- **REQUIRED ACTION A**
In the iperf walk-through, what does the -P parameter do?
- **REQUIRED ACTION B**
From the iperf walk-through, reproduce word for word the part that opens with the words containing "Using the tool" and closes with "the following command.".

- **PASSAGE TO READ**
--- START ---
I frequently mention in my presentations a free utility that I use called iperf that you can use to validate your network performance. Several questions came up about where to get it and how to use it. Read on for a walk-through of how to use iperf!

You can validate network performance with a free utility called iperf, and here is a full walk-through of how to use the utility.

You can download a compiled version of iperf3 for Windows for free at iperf.fr. Just download it into a folder of your choosing or place it somewhere in the system path so you can execute it from anywhere.

Using the tool is very straightforward. You need two copies of the utility on two different servers. From a command prompt, start up the server node by typing the following command.

iperf -s

That’s it! You just started up the server. We will refer to this as the target server.

On the second server, we will kick of a simple test from this server to the target server. We will call this server the source server. Enter the following command in a command prompt on the source server.

iperf -c (ip address or name of target server) -t 10 -P 10

This command just kicked off a ten second test with maximum throughput testing to the source server. The -P parameter runs ten worker threads to push the performance test to the max. The newer versions of iperf need this to fully stress the connection.

Of course, you can get more sophisticated with your testing at this point, but I keep it simple for most cases unless something unusual pops up.

The results look something like this. (The screenshots are taken from a Linux VM running iperf, but the Windows syntax is identical.)

iperf Server - Different Host

iperf Server – Different Host

iperf Client - Different Host

iperf Client – Different Host

Sweet. 943 Mb per second is almost perfect on a one gigabit network. Looks like my home lab is working properly  🙂

Please remember to test two-way communications by flipping the roles of the utilities. Occasionally, one-way communication problems can pop up! Just last week I found a VLAN routing issue at a client site where a 10GbE network was dropping to 1GbE speeds when we routed between two networks. This misconfiguration would have resulted in all SQL Server database backups running in a tenth of the possible speed.

Enjoy one of my favorite utilities, and validate your environments today! You never know what you’re going to find!
--- END ---
- **Records taken from a dataset**
--- START ---
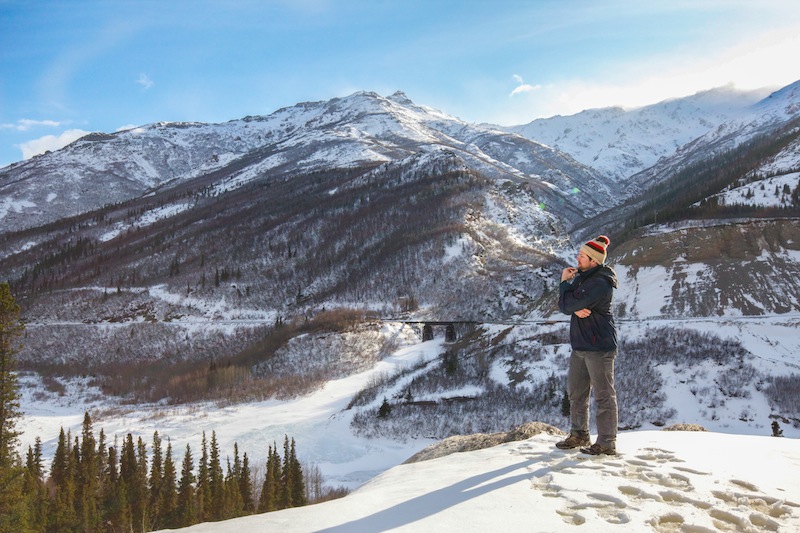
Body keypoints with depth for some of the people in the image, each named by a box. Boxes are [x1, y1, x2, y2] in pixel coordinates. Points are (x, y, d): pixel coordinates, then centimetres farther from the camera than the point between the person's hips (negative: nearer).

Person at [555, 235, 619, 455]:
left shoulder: (599, 283, -19)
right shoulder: (581, 277, 11)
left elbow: (568, 304, -22)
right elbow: (562, 306, 5)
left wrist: (564, 282, -5)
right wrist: (576, 310, -16)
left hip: (598, 346, -10)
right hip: (579, 345, 10)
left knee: (603, 395, 0)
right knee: (576, 392, 16)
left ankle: (606, 443, 8)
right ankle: (579, 435, 29)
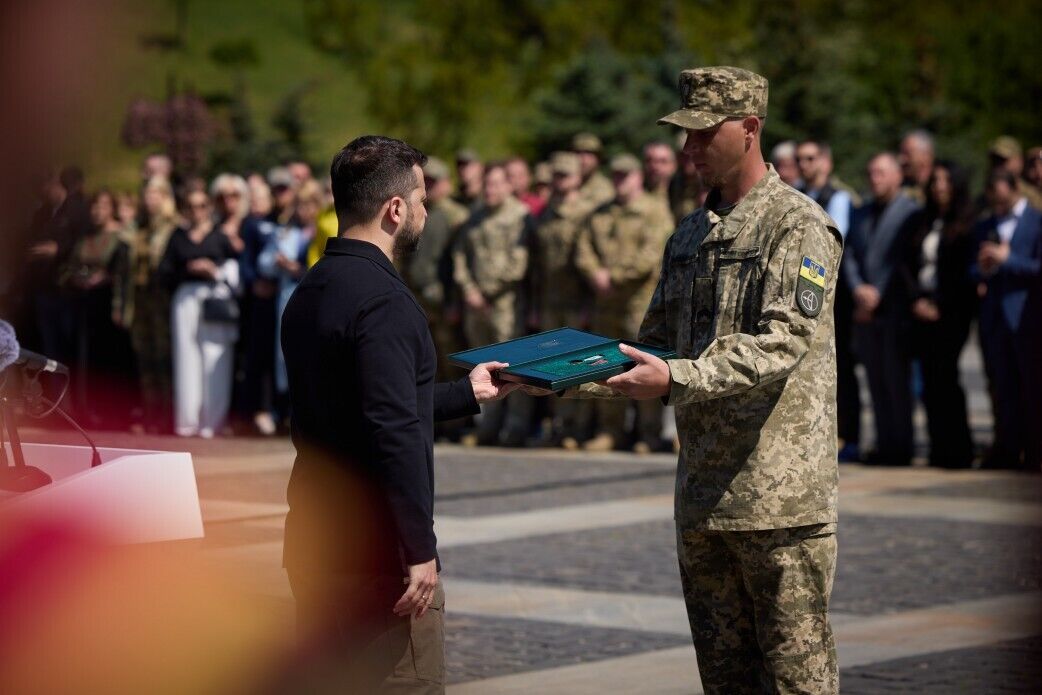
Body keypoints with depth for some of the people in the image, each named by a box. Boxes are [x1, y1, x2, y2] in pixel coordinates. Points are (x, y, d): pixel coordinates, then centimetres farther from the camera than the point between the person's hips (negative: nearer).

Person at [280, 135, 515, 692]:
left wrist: (467, 393, 31)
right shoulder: (384, 302, -17)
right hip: (378, 558, -9)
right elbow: (395, 433, -25)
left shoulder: (308, 294, 13)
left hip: (312, 544, 9)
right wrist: (421, 551, -21)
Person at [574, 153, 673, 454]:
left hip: (642, 302, -6)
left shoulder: (655, 211, -1)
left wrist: (614, 276, -14)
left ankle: (650, 434, -2)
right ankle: (610, 431, 16)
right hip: (606, 303, 6)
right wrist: (596, 275, -10)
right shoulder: (600, 215, 18)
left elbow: (651, 255, -12)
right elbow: (583, 249, 10)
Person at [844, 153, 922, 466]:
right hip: (865, 310, 6)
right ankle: (885, 444, 9)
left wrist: (878, 295, -10)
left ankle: (900, 447, -1)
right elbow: (849, 255, 13)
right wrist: (858, 288, -5)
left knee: (896, 379, -5)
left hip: (895, 309, -6)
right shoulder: (862, 214, 18)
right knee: (876, 380, 6)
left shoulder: (911, 212, -3)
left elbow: (904, 261, -8)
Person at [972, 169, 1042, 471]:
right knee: (1002, 389, 5)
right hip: (994, 318, 5)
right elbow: (974, 270, 16)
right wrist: (982, 270, -6)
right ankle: (1007, 450, 8)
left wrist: (1006, 259, -12)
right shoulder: (984, 227, 17)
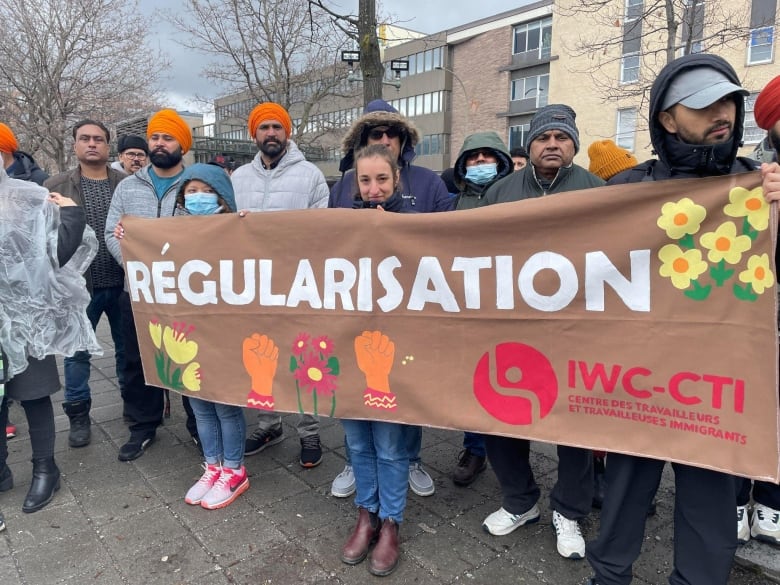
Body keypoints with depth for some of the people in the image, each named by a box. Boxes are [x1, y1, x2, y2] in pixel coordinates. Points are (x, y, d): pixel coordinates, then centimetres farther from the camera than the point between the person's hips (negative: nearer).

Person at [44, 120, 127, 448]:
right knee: (77, 353, 9)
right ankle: (78, 415, 25)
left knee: (129, 348, 13)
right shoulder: (55, 186, 3)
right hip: (78, 285, 0)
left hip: (122, 283, 0)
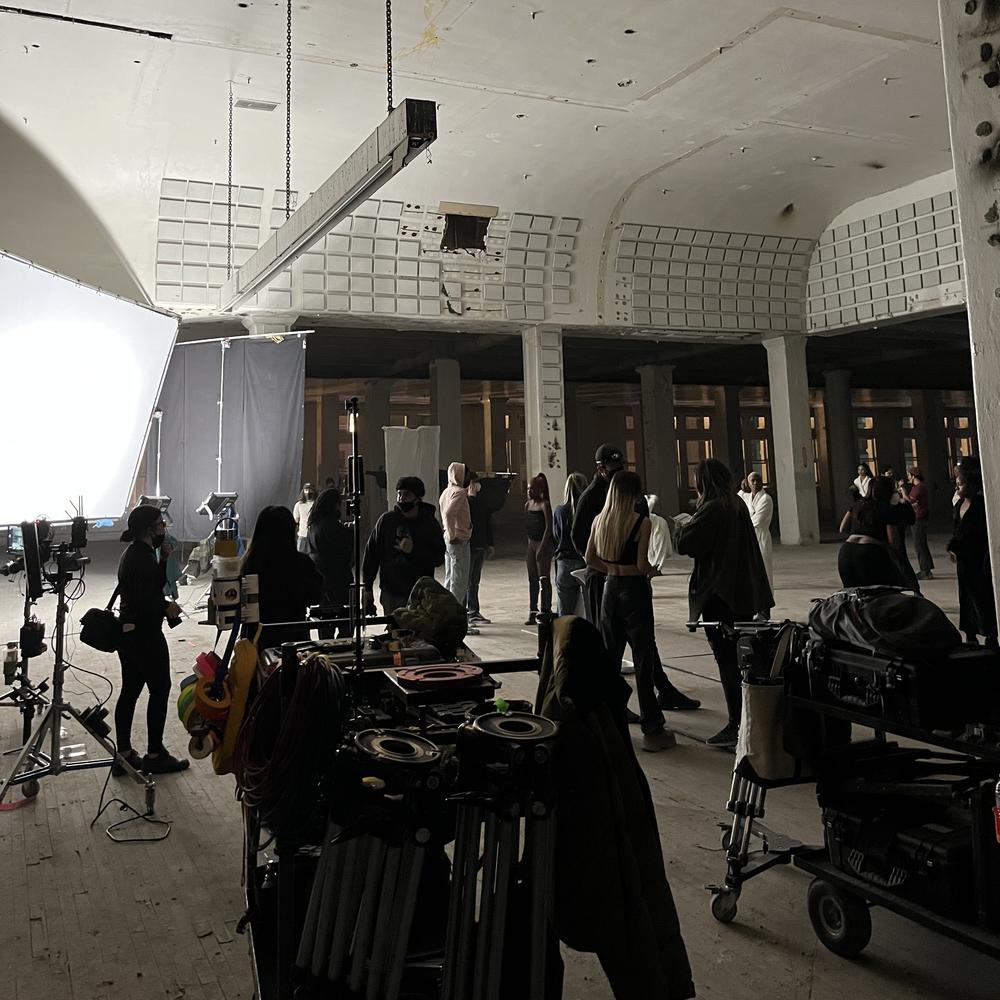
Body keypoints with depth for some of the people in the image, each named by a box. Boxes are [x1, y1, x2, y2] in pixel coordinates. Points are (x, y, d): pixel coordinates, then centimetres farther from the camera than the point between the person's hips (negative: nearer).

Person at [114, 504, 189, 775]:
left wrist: (165, 558, 4)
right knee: (160, 689, 1)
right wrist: (167, 608, -10)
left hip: (128, 633, 10)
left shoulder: (134, 553, 11)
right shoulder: (142, 557, -20)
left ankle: (124, 755, 19)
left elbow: (156, 584, 15)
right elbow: (144, 600, -26)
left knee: (130, 691, 12)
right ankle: (155, 755, 8)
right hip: (144, 634, -10)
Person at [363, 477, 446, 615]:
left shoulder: (429, 523, -1)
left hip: (420, 594, -1)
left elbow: (439, 558, -5)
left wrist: (414, 550, -18)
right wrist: (367, 588, 6)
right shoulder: (387, 520, 0)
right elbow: (371, 553, 6)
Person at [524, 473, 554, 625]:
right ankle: (533, 612, 14)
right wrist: (529, 546, 11)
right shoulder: (527, 504, 10)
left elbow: (548, 527, -15)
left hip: (543, 543, -7)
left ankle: (545, 611, 3)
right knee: (532, 579, 9)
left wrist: (542, 548, -18)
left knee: (544, 578, -3)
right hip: (531, 543, 7)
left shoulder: (545, 505, -11)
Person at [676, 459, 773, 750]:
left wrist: (682, 526, 1)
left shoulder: (712, 509, -17)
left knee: (727, 662, -4)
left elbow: (684, 544, -19)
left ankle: (736, 725, -1)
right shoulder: (738, 505, 9)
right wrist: (693, 524, 16)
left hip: (718, 594, -9)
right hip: (743, 592, 9)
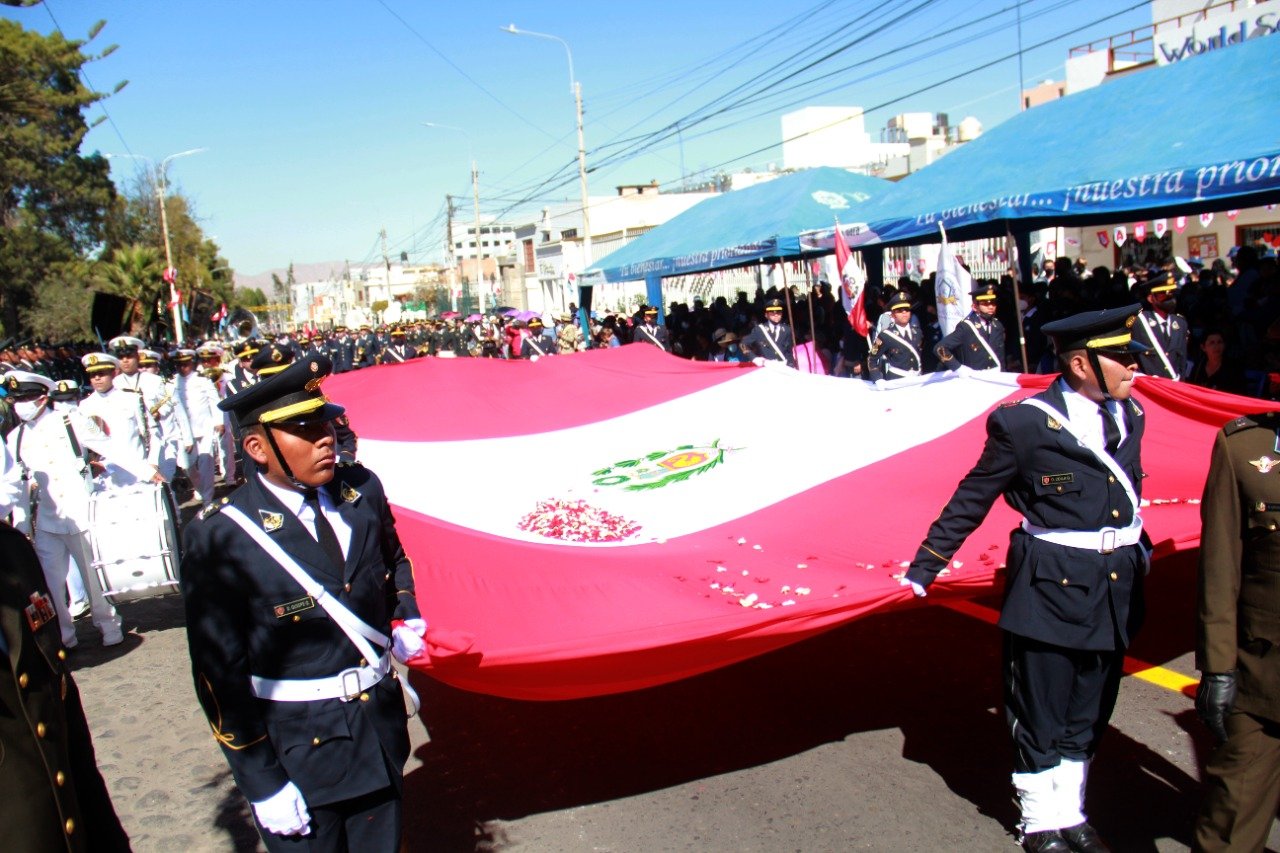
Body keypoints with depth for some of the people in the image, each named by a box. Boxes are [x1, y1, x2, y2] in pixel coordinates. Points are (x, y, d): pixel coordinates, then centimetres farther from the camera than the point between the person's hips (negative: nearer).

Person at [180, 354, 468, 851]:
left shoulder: (362, 491, -3)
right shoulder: (220, 537, -18)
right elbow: (219, 675, -14)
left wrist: (404, 624, 1)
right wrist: (262, 785, -12)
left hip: (382, 730, 5)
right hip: (296, 749, -5)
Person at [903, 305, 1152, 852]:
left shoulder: (1128, 415, 4)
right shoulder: (1025, 423, -15)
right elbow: (969, 503, -9)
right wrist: (922, 571, -7)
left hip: (1116, 593, 6)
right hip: (1051, 591, -6)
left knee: (1088, 714, 19)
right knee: (1040, 715, 10)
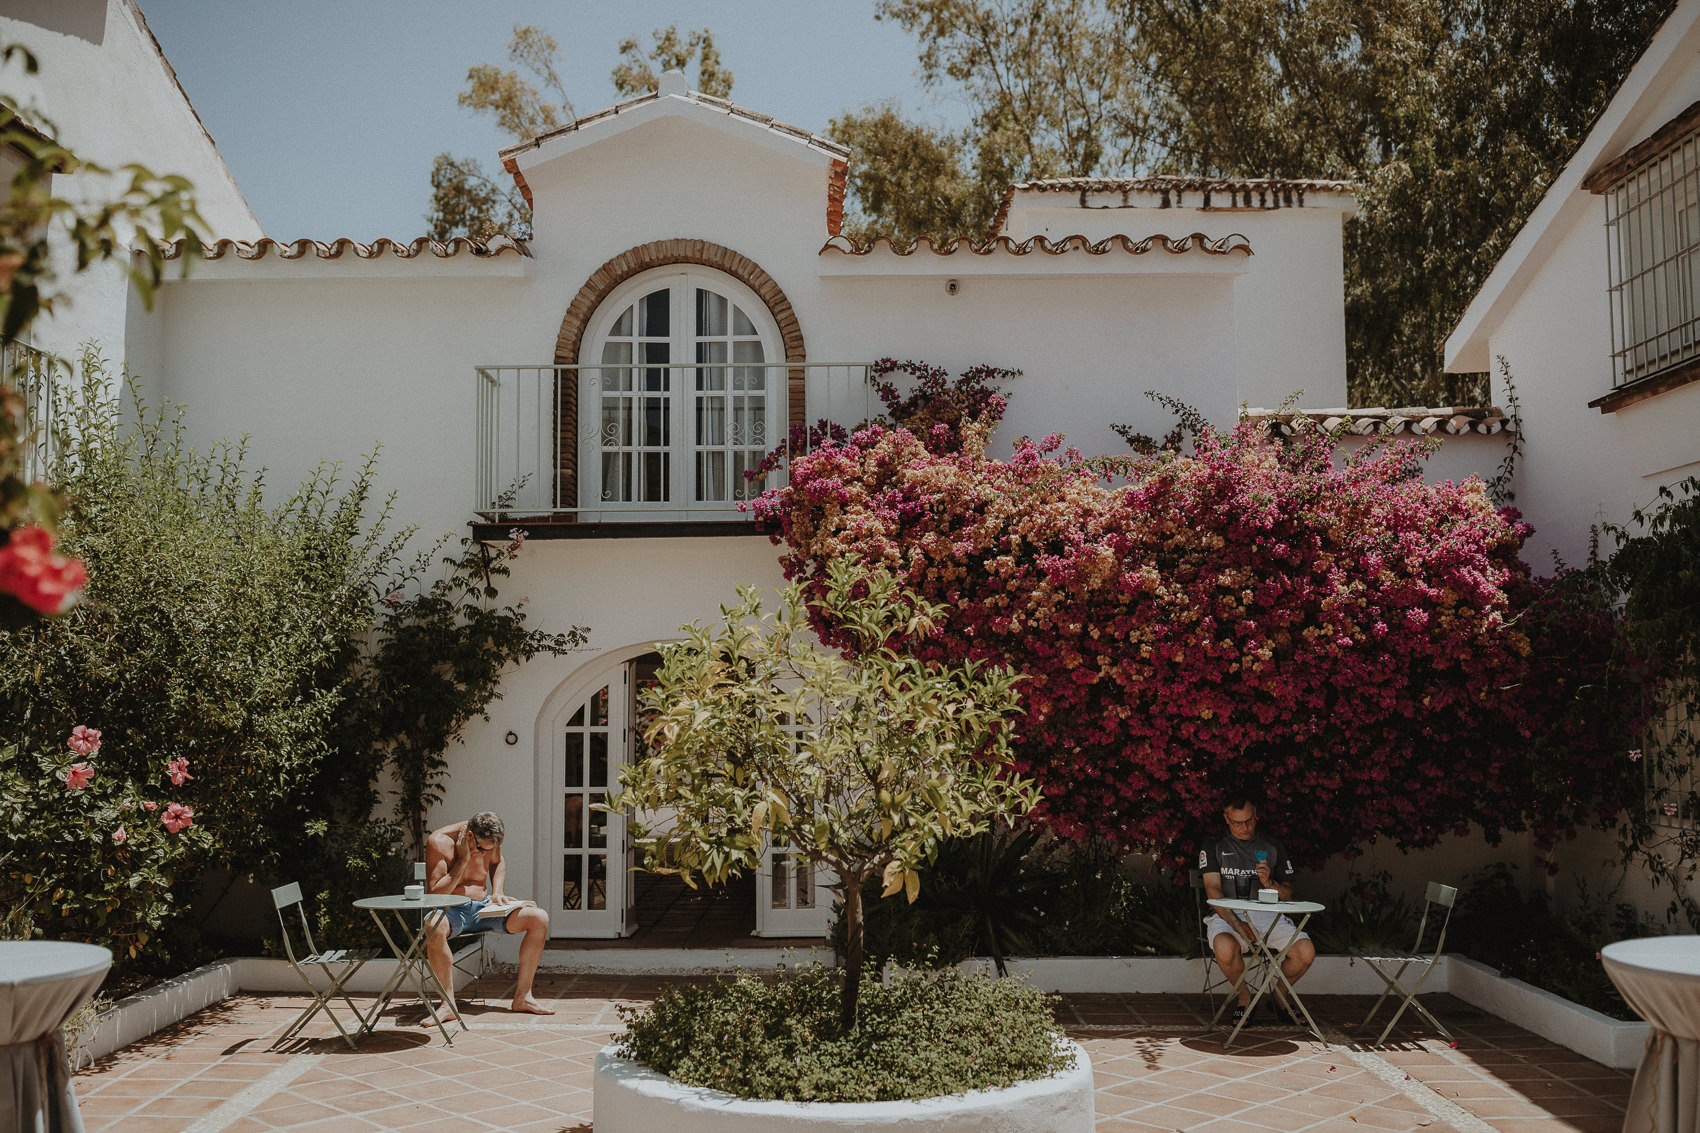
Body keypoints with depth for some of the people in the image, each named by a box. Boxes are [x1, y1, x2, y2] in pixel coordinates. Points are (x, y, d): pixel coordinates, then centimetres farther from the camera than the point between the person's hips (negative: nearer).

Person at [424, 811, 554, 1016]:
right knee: (435, 927, -43)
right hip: (451, 911, -5)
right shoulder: (439, 841, -15)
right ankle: (448, 1003, -33)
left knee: (540, 919, -13)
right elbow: (435, 892, -18)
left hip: (483, 907, 5)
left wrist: (496, 892, 7)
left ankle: (522, 996, -11)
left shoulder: (488, 841, 0)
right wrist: (463, 860, -22)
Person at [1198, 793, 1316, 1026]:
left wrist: (1270, 883, -10)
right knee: (1225, 949, -37)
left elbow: (1288, 895, 14)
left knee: (1306, 952, -24)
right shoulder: (1214, 847, 8)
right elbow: (1213, 890, -3)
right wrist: (1237, 924, -19)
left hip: (1267, 915, 2)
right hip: (1227, 915, -2)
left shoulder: (1273, 846, 14)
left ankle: (1279, 996, 8)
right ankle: (1244, 997, -5)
--- END ---
- **EXERCISE OUTPUT A**
It runs ten worker threads to push the performance test to the max.

- **EXERCISE OUTPUT B**
Using the tool is very straightforward. You need two copies of the utility on two different servers. From a command prompt, start up the server node by typing the following command.